A vulnerability in the RADIUS protocol allows an attacker to forge an authentication response to modify an authentication reply from a RADIUS server when not requiring the Message-Authenticator attribute. This vulnerability is due to lack of integrity checks when validating authentication response from a RADIUS server.

A vulnerability was disclosed by a team of researchers from UC San Diego and their partners in the verification of RADIUS Response from a RADIUS server. An attacker, with access to the network where the RADIUS protocol is being transmitted, can spoof a UDP-based RADIUS Response packet to modify the Response from "Access-Reject" to "Access-Accept" (or vice versa). This allows the attacker to transform a Reject into an Accept without knowledge of the shared secret between the RADIUS client and server. The attack is possible due to a basic flaw in the RADIUS protocol specification that uses a MD5 hash to verify the response, along with the fact that part of the hashed text is predictable allowing for a chosen-prefix collision. 

Security Analytics 8.x
Security Analytics 9.x

Security analytics can use RADIUS as a client for an authentication option. 

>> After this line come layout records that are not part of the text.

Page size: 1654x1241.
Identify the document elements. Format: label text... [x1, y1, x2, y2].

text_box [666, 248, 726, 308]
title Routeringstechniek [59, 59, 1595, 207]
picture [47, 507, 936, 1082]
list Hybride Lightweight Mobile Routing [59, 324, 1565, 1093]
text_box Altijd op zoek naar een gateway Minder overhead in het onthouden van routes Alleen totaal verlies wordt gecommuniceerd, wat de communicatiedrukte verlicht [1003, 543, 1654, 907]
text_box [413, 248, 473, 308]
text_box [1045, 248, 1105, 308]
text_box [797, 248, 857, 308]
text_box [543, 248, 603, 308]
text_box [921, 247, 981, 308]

While the Security Analytics RADIUS client sends Message-Authenticator requests for RADIUS authentication, we recommend upgrading your RADIUS server so that it only performs Extensible Authentication Protocol (EAP), as specified in RFC 3579, which is unaffected by this attack. The EAP authentication messages require the Message-Authenticator attribute, which will prevent these attacks from succeeding.